▶ _HOW TO COMPLETE THIS TASK_
Copy out the entire listing below word for word, changing nothing.

▶ _RECORDS FOR THE TASK_

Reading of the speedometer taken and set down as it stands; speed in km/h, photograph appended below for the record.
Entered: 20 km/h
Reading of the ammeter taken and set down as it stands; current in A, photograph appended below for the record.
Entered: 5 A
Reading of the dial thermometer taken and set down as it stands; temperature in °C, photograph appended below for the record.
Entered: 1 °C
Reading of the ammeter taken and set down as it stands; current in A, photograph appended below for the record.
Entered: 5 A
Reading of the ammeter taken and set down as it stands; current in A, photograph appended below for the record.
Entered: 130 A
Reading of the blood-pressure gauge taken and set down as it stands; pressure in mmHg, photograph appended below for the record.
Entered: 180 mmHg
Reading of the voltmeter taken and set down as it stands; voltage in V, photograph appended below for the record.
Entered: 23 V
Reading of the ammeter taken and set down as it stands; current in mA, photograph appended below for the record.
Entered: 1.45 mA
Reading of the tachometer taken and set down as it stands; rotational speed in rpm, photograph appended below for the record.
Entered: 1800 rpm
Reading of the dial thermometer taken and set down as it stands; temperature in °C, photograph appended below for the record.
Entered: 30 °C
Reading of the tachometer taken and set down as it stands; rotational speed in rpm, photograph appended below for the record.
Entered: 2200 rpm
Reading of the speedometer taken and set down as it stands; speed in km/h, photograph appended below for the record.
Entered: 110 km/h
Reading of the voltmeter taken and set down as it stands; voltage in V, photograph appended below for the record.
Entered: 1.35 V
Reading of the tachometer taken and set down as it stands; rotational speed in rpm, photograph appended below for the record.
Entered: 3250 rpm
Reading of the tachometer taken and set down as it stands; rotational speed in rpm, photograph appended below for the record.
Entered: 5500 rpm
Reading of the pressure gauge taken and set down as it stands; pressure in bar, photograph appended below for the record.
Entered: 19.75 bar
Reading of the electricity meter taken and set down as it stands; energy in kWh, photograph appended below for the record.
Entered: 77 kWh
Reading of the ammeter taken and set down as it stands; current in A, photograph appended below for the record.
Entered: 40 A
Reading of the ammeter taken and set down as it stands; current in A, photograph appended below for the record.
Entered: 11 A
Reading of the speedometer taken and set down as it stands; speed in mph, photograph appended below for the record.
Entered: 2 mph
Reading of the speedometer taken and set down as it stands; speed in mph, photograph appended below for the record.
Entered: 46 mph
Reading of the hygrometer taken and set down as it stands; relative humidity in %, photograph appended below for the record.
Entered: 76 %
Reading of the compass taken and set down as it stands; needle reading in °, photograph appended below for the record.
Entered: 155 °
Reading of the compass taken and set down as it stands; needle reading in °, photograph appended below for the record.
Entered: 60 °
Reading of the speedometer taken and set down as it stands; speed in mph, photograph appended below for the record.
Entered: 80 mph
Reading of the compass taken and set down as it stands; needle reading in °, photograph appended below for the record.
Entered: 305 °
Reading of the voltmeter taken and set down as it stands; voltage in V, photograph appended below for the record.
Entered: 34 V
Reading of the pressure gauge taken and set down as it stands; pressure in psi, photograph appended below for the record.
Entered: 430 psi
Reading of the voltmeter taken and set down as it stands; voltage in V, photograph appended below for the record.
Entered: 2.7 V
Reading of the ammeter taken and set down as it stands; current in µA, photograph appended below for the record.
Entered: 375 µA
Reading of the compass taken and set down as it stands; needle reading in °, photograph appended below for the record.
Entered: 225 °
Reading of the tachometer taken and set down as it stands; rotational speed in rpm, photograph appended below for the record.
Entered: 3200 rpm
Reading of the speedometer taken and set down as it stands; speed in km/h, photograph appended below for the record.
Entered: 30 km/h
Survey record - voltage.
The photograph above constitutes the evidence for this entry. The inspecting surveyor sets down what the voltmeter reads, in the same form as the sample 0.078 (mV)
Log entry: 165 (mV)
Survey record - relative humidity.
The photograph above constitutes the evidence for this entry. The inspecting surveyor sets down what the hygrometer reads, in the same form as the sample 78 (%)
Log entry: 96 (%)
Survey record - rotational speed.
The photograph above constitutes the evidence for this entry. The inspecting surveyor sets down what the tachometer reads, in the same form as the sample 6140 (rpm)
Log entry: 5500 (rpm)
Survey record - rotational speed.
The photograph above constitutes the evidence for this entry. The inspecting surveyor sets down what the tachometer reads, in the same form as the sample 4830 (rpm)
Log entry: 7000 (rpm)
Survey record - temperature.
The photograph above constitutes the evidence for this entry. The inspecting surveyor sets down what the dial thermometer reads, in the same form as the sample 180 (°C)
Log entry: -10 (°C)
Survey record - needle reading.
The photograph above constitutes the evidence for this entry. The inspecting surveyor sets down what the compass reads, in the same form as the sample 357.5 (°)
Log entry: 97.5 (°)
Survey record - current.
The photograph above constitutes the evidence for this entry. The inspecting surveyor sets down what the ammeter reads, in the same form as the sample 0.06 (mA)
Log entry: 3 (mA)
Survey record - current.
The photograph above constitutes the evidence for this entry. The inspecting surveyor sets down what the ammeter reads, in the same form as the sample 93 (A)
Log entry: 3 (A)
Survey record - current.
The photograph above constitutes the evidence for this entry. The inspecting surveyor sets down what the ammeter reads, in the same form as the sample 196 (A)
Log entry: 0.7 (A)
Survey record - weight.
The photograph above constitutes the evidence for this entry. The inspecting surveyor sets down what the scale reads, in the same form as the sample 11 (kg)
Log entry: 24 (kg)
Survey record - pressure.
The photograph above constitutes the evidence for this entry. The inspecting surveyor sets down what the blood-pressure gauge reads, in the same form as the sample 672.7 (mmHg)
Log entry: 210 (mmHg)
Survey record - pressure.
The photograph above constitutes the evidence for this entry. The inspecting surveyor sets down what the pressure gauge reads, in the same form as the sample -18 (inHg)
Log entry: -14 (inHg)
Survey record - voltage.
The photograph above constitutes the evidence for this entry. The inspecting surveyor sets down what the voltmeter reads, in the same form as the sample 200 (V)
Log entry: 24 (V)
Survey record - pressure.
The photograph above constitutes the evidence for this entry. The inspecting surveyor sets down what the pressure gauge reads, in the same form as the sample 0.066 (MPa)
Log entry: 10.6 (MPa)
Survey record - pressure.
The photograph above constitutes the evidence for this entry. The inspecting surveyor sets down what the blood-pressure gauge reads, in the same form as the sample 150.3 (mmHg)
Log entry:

▶ _RESPONSE BOX_
Reading of the speedometer taken and set down as it stands; speed in km/h, photograph appended below for the record.
Entered: 20 km/h
Reading of the ammeter taken and set down as it stands; current in A, photograph appended below for the record.
Entered: 5 A
Reading of the dial thermometer taken and set down as it stands; temperature in °C, photograph appended below for the record.
Entered: 1 °C
Reading of the ammeter taken and set down as it stands; current in A, photograph appended below for the record.
Entered: 5 A
Reading of the ammeter taken and set down as it stands; current in A, photograph appended below for the record.
Entered: 130 A
Reading of the blood-pressure gauge taken and set down as it stands; pressure in mmHg, photograph appended below for the record.
Entered: 180 mmHg
Reading of the voltmeter taken and set down as it stands; voltage in V, photograph appended below for the record.
Entered: 23 V
Reading of the ammeter taken and set down as it stands; current in mA, photograph appended below for the record.
Entered: 1.45 mA
Reading of the tachometer taken and set down as it stands; rotational speed in rpm, photograph appended below for the record.
Entered: 1800 rpm
Reading of the dial thermometer taken and set down as it stands; temperature in °C, photograph appended below for the record.
Entered: 30 °C
Reading of the tachometer taken and set down as it stands; rotational speed in rpm, photograph appended below for the record.
Entered: 2200 rpm
Reading of the speedometer taken and set down as it stands; speed in km/h, photograph appended below for the record.
Entered: 110 km/h
Reading of the voltmeter taken and set down as it stands; voltage in V, photograph appended below for the record.
Entered: 1.35 V
Reading of the tachometer taken and set down as it stands; rotational speed in rpm, photograph appended below for the record.
Entered: 3250 rpm
Reading of the tachometer taken and set down as it stands; rotational speed in rpm, photograph appended below for the record.
Entered: 5500 rpm
Reading of the pressure gauge taken and set down as it stands; pressure in bar, photograph appended below for the record.
Entered: 19.75 bar
Reading of the electricity meter taken and set down as it stands; energy in kWh, photograph appended below for the record.
Entered: 77 kWh
Reading of the ammeter taken and set down as it stands; current in A, photograph appended below for the record.
Entered: 40 A
Reading of the ammeter taken and set down as it stands; current in A, photograph appended below for the record.
Entered: 11 A
Reading of the speedometer taken and set down as it stands; speed in mph, photograph appended below for the record.
Entered: 2 mph
Reading of the speedometer taken and set down as it stands; speed in mph, photograph appended below for the record.
Entered: 46 mph
Reading of the hygrometer taken and set down as it stands; relative humidity in %, photograph appended below for the record.
Entered: 76 %
Reading of the compass taken and set down as it stands; needle reading in °, photograph appended below for the record.
Entered: 155 °
Reading of the compass taken and set down as it stands; needle reading in °, photograph appended below for the record.
Entered: 60 °
Reading of the speedometer taken and set down as it stands; speed in mph, photograph appended below for the record.
Entered: 80 mph
Reading of the compass taken and set down as it stands; needle reading in °, photograph appended below for the record.
Entered: 305 °
Reading of the voltmeter taken and set down as it stands; voltage in V, photograph appended below for the record.
Entered: 34 V
Reading of the pressure gauge taken and set down as it stands; pressure in psi, photograph appended below for the record.
Entered: 430 psi
Reading of the voltmeter taken and set down as it stands; voltage in V, photograph appended below for the record.
Entered: 2.7 V
Reading of the ammeter taken and set down as it stands; current in µA, photograph appended below for the record.
Entered: 375 µA
Reading of the compass taken and set down as it stands; needle reading in °, photograph appended below for the record.
Entered: 225 °
Reading of the tachometer taken and set down as it stands; rotational speed in rpm, photograph appended below for the record.
Entered: 3200 rpm
Reading of the speedometer taken and set down as it stands; speed in km/h, photograph appended below for the record.
Entered: 30 km/h
Survey record - voltage.
The photograph above constitutes the evidence for this entry. The inspecting surveyor sets down what the voltmeter reads, in the same form as the sample 0.078 (mV)
Log entry: 165 (mV)
Survey record - relative humidity.
The photograph above constitutes the evidence for this entry. The inspecting surveyor sets down what the hygrometer reads, in the same form as the sample 78 (%)
Log entry: 96 (%)
Survey record - rotational speed.
The photograph above constitutes the evidence for this entry. The inspecting surveyor sets down what the tachometer reads, in the same form as the sample 6140 (rpm)
Log entry: 5500 (rpm)
Survey record - rotational speed.
The photograph above constitutes the evidence for this entry. The inspecting surveyor sets down what the tachometer reads, in the same form as the sample 4830 (rpm)
Log entry: 7000 (rpm)
Survey record - temperature.
The photograph above constitutes the evidence for this entry. The inspecting surveyor sets down what the dial thermometer reads, in the same form as the sample 180 (°C)
Log entry: -10 (°C)
Survey record - needle reading.
The photograph above constitutes the evidence for this entry. The inspecting surveyor sets down what the compass reads, in the same form as the sample 357.5 (°)
Log entry: 97.5 (°)
Survey record - current.
The photograph above constitutes the evidence for this entry. The inspecting surveyor sets down what the ammeter reads, in the same form as the sample 0.06 (mA)
Log entry: 3 (mA)
Survey record - current.
The photograph above constitutes the evidence for this entry. The inspecting surveyor sets down what the ammeter reads, in the same form as the sample 93 (A)
Log entry: 3 (A)
Survey record - current.
The photograph above constitutes the evidence for this entry. The inspecting surveyor sets down what the ammeter reads, in the same form as the sample 196 (A)
Log entry: 0.7 (A)
Survey record - weight.
The photograph above constitutes the evidence for this entry. The inspecting surveyor sets down what the scale reads, in the same form as the sample 11 (kg)
Log entry: 24 (kg)
Survey record - pressure.
The photograph above constitutes the evidence for this entry. The inspecting surveyor sets down what the blood-pressure gauge reads, in the same form as the sample 672.7 (mmHg)
Log entry: 210 (mmHg)
Survey record - pressure.
The photograph above constitutes the evidence for this entry. The inspecting surveyor sets down what the pressure gauge reads, in the same form as the sample -18 (inHg)
Log entry: -14 (inHg)
Survey record - voltage.
The photograph above constitutes the evidence for this entry. The inspecting surveyor sets down what the voltmeter reads, in the same form as the sample 200 (V)
Log entry: 24 (V)
Survey record - pressure.
The photograph above constitutes the evidence for this entry. The inspecting surveyor sets down what the pressure gauge reads, in the same form as the sample 0.066 (MPa)
Log entry: 10.6 (MPa)
Survey record - pressure.
The photograph above constitutes the evidence for this entry. The inspecting surveyor sets down what the blood-pressure gauge reads, in the same form as the sample 150.3 (mmHg)
Log entry:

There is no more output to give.